All chemicals were purchased from Sigma-Aldrich and used as received. A precursor solution was prepared by dissolving 0.05 M of ammonium heptamolybdate ((NH4)6Mo7O24) in 5 ml of deionized water. The resulting solution was stirred on a magnetic stirrer at 3000 rpm for approximately 10 min for the complete dissolution of the inorganic compound. It was then filtered using a 25 µm micro-filter to remove any undissolved precipitates. Prior to spin-coating, the Si/SiO2 substrate (3 × 3 cm2) was sequentially cleaned using solvents (DI-acetone-DI) and treated with oxygen plasma (60 W and 60 sccm for 60 s). The precursor solution was then cast onto the Si/SiO2 substrate at 3000 rpm for 60 s. Subsequently, the spin-coated substrate was placed on a preheated hot plate at 250 °C for 15 min, resulting in the formation of porous MoOx clusters, a few micrometers in size, randomly distributed throughout the substrate.

Fabrication of MoSx PUF

The film containing MoOx clusters was placed in a CVD chamber for sulfurization using H2S gas. A detailed explanation of this process can be found in the supporting information. The MoSx clusters were patterned into a 5 × 4 array, with each tag having an area of 50 × 50 µm2, representing a total of 20 tags.

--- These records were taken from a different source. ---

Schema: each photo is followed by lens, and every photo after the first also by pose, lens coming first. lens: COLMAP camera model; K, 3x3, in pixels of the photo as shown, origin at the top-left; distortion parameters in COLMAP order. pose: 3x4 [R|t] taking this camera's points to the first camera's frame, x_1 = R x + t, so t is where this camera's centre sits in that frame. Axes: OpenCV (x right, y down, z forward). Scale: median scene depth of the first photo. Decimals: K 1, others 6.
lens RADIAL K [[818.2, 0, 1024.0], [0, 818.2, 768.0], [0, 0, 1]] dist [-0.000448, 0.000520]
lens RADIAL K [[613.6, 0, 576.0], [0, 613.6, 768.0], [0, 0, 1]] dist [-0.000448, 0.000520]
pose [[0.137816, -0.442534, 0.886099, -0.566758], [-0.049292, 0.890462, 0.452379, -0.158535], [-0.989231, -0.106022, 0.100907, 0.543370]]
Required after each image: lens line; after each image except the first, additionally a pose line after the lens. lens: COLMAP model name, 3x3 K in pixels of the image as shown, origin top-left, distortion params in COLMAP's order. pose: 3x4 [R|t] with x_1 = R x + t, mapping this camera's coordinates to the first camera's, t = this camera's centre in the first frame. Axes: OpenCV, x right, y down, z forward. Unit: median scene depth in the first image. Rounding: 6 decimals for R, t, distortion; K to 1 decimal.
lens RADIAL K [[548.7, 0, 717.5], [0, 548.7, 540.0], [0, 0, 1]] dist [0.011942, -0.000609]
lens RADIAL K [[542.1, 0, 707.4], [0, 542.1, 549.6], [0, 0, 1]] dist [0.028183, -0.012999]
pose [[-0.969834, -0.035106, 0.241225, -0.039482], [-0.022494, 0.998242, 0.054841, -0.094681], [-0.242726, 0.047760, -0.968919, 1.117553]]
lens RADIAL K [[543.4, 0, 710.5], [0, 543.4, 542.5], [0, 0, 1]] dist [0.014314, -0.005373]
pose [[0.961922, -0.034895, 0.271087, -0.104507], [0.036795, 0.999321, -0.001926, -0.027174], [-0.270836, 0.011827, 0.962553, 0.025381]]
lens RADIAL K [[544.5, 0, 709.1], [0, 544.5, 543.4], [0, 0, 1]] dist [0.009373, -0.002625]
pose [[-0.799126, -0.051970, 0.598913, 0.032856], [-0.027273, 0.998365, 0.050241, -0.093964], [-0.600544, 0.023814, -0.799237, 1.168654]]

Finally, a PDMS layer is coated on top of it to avoid duplication by molding techniques.

Confocal laser microscopy

A confocal laser microscopy (VK-X1050) was used to extract topography (3D patterns) in the XYZ planes from a physical device anticounterfeiting tag. The images were extracted by a laser diode with a wavelength of 661 nm, power of 6.0 µW, and 100× objective lens. The system has a maximum resolution in the XY, and Z planes are 10 nm and 5 nm.

Programming

All image processing and key extraction codes were implemented in Python (3.10.2) and Jupyter Notebook. After key extraction, tag characteristics related to statistics were analyzed using MATLAB.